Aviation produces 2% of manmade CO2 emissions, but we can make planes far more efficient. But not just yet.
Commercial hybrid airplanes are still decades in the future
The aviation industry produces around 2% of manmade CO2 emissions and is responsible for 12% of CO2 emissions from all transport sources. Airplanes burn plenty of fuel, but we can make them plenty more efficient.
One way of doing so would be to power planes with a combination of fossil fuel and batteries. Such hybrid-electric airplanes are nowhere near on the horizon, but one day they may be flying in the sky. That day, though, is around 25 years from now, experts say.
Scientists at the University of Illinois have looked at various configurations of fuel and battery to see which ones would yield the best results in ensuring that planes kept their carrying capacity and range yet on drastically reduced emissions. To do so, they explored how much net carbon emissions various hybrid-electric planes would emit based on their fuel use as well as on carbon use needed to charge their batteries.
“In the energy supply chain there’s a phrase, from ‘well to wake.’ That is, fuel production begins at the oil well and ends at the wake of the airplane,” explains Phillip Ansell, an assistant professor at the university’s Department of Aerospace Engineering. “Tracking costs and environmental implications across this entire lifecycle is important, because the implications for fuel and energy production can be substantially different, depending on the source.”
This is where things get complicated. Even if an airplane is designed to burn less fuel and rely more on an electric battery, it matters where the power needed to charge that battery comes from. In order for a hybrid-electric plane’s carbon footprint to be significantly reduced, it would need to have its battery charged with low-carbon sources like renewables rather then coal-fired plants. “You can get a fuel burn reduction, but if the cleanliness of the electrical grid that’s being used to charge the battery system is not included, you’re missing a significant part of the carbon emissions total,” Ansell notes.
In addition, to be commercially viable, new hybrid-electric aircraft will need to have the same carrying capacity and to travel the same distances as current aircraft can.
In their study, the scientists used as their model a airplane with a single aisle that can carry 140 passengers. The best configuration of fuel and electric battery, they found, involved a propulsion system that relies on a 50% electrical-power drivetrain with a battery that has an energy density of 1,000 watt-hours per kilogram. That way, a modern hybrid aircraft would produce 49.6% emissions during its lifecycle. Current battery technologies are nowhere near the required level, however. That means batteries will need to be drastically improved in order for hybrid-electric airplanes to become commercially viable.
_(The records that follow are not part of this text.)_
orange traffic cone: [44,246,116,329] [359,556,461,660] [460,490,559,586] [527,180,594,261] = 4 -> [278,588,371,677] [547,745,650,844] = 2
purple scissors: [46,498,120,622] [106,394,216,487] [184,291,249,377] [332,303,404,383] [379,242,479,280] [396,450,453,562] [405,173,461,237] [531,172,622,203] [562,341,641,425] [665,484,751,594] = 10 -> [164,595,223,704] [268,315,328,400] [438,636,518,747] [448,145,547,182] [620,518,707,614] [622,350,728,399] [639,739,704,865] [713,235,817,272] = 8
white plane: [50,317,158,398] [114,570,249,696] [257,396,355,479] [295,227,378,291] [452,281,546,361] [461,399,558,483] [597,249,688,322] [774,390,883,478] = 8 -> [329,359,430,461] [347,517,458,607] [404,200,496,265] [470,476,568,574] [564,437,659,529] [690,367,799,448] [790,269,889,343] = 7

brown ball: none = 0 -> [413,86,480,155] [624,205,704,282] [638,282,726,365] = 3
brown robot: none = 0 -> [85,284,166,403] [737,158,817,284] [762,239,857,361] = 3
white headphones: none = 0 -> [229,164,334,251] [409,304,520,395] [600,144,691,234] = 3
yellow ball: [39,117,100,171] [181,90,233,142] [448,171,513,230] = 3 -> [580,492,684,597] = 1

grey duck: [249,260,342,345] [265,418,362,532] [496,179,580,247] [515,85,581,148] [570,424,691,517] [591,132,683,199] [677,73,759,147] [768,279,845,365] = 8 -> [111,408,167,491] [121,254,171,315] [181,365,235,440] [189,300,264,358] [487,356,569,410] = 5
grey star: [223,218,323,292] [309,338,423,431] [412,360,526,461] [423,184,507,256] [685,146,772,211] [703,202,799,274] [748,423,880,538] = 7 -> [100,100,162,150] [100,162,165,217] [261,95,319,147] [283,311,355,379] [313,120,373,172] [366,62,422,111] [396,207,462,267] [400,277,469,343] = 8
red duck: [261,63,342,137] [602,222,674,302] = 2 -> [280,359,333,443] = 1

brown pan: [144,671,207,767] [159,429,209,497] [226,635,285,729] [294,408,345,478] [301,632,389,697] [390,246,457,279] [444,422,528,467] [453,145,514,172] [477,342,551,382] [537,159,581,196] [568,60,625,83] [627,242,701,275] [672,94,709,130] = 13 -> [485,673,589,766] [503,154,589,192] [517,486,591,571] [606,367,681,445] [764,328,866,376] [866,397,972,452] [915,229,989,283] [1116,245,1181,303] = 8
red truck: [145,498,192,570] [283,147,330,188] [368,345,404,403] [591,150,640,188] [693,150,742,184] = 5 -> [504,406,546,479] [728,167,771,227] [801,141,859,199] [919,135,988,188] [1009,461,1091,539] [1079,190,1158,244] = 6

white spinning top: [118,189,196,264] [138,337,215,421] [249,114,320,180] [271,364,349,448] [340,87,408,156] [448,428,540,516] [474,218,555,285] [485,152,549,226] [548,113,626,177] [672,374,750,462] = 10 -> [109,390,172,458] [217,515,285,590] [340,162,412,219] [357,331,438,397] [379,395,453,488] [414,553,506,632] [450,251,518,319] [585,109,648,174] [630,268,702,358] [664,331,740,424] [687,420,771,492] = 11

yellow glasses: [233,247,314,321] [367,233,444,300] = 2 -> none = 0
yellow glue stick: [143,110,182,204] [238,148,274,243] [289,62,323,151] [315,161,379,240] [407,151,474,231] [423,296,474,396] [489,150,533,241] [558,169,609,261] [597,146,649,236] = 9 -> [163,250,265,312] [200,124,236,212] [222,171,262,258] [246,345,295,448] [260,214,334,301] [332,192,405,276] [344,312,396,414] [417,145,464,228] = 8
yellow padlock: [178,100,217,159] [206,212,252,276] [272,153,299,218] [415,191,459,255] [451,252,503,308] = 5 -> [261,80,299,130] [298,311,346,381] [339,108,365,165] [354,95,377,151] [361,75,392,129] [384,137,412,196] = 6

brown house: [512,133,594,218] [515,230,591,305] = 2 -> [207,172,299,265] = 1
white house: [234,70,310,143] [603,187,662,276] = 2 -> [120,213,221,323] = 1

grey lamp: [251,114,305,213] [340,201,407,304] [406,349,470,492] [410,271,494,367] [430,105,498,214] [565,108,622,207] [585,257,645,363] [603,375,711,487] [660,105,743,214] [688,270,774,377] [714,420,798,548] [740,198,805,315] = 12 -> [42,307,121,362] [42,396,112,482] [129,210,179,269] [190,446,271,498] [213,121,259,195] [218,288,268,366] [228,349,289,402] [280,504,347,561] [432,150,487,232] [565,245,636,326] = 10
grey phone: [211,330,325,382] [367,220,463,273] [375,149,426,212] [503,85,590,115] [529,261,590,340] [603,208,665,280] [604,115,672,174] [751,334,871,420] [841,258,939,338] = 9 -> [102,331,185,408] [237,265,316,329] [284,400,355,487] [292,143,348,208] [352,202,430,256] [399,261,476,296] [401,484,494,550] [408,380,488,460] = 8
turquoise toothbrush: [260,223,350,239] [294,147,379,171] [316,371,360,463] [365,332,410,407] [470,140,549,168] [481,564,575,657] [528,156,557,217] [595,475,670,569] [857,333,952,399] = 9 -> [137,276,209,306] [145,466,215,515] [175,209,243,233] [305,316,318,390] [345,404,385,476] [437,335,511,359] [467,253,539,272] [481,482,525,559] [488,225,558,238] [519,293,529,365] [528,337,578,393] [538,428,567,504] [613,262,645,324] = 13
“Achieving the technology improvements for a 50% hybrid system certainly has a very long timetable to get to market, by a long shot, because it’s entirely uncertain if or when that level of energy density of batteries will be manufactured,” Ansell cautions. “But at least in the interim, even small gains in component technologies can make a big difference.”
He adds: “Perhaps in the next 10 years we’ll be able to have a battery that is 400 to 600 watt-hours per kilogram. If we project that out, the levels that we need for larger hybridization factors, or even fully electric commercial aircraft, might be within reach in the next 25 years.”